Des ventes d’écran encore trop faibles

C’est essentiellement l’effet Coupe du Monde de Football : selon Euromédia, le marché des téléviseurs dans le monde a grimpé de 2,9 % en 2018 pour atteindre 228 millions d’unités avec un pic en amont de cet événement sportif. « Pour le dernier trimestre 2018 et pour la première fois, plus de la moitié des équipements était UHD », explique le centre d’études économiques IHS Markit. La Chine est en tête des ventes, suivie par les États-Unis. Et 63 % des écrans vendus en Europe au cours de ce dernier trimestre disposent d’une résolution UHD.

À contrario, seulement 18 600 écrans 8K ont été vendus l’année dernière, principalement au Japon où la NHK a lancé deux chaînes avec des programmes exclusivement 4K et 8K. On est encore loin d’un taux d’équipement suffisant. Pour autant, les productions sont de plus en plus nombreuses à chercher aussi d’autres ouvertures.

 

Smart TV : un autre débouché ?

C’est le cas d’Olivier Chiabodo qui a fondé The Explorers : avec une équipe de vingt personnes se déplaçant partout dans le monde, ils filment en 8K et ont déjà un catalogue de 45 films de 32 minutes, soit près de 1 500 heures de contenus 4K HDR.

Pour The Explorers, la télévision linéaire demeure un marché, quoique de plus en plus réduit, mais il n’en est qu’un parmi beaucoup d’autres. Ils ont donc conçu, en interne, une application, en quinze langues, avec leur catalogue en SVOD. « Si on a AirDrop, on peut regarder en OTT les contenus sur l’Apple TV et nous avons également des partenariats avec Samsung et Sony. On s’appuie sur les réseaux sociaux avec une volonté de créer une communauté qui va contribuer avec leurs propres films pour développer l’offre. »

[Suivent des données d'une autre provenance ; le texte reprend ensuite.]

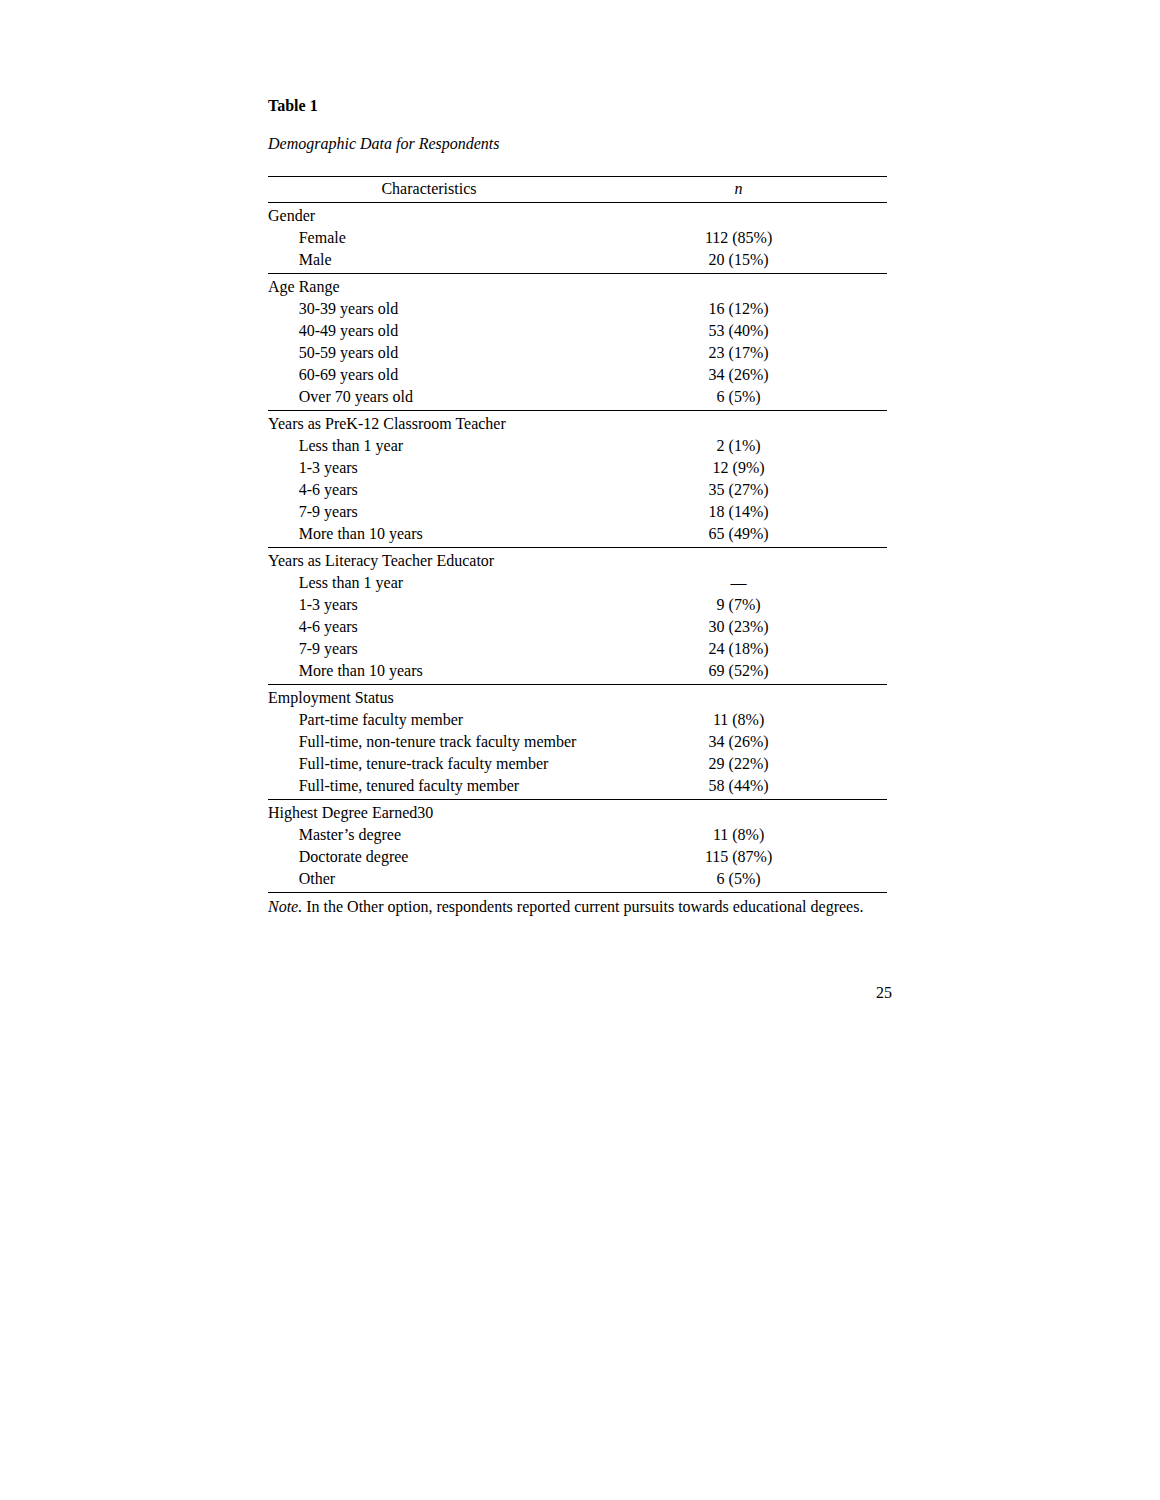Table 1
Demographic Data for Respondents
| Characteristics | n |
| --- | --- |
| Gender | |
| Female | 112 (85%) |
| Male | 20 (15%) |
| Age Range | |
| 30-39 years old | 16 (12%) |
| 40-49 years old | 53 (40%) |
| 50-59 years old | 23 (17%) |
| 60-69 years old | 34 (26%) |
| Over 70 years old | 6 (5%) |
| Years as PreK-12 Classroom Teacher | |
| Less than 1 year | 2 (1%) |
| 1-3 years | 12 (9%) |
| 4-6 years | 35 (27%) |
| 7-9 years | 18 (14%) |
| More than 10 years | 65 (49%) |
| Years as Literacy Teacher Educator | |
| Less than 1 year | — |
| 1-3 years | 9 (7%) |
| 4-6 years | 30 (23%) |
| 7-9 years | 24 (18%) |
| More than 10 years | 69 (52%) |
| Employment Status | |
| Part-time faculty member | 11 (8%) |
| Full-time, non-tenure track faculty member | 34 (26%) |
| Full-time, tenure-track faculty member | 29 (22%) |
| Full-time, tenured faculty member | 58 (44%) |
| Highest Degree Earned30 | |
| Master’s degree | 11 (8%) |
| Doctorate degree | 115 (87%) |
| Other | 6 (5%) |
Note. In the Other option, respondents reported current pursuits towards educational degrees.
25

L’investissement est minime – 15 000 $ pour être sur les smartbox TV – et les risques réduits. La chaîne 8K est livrée en exclusivité pour trois mois avant une installation plus large. « On filme en 8K, mais on est obligé de dégrader l’image pour une diffusion 4K. À l’instar de la majorité des producteurs de contenus 4K et 8K, l’intégralité des droits demeure conservée. » Le tournage se fait en Raw avec des caméras Sony F55 et Red Helium.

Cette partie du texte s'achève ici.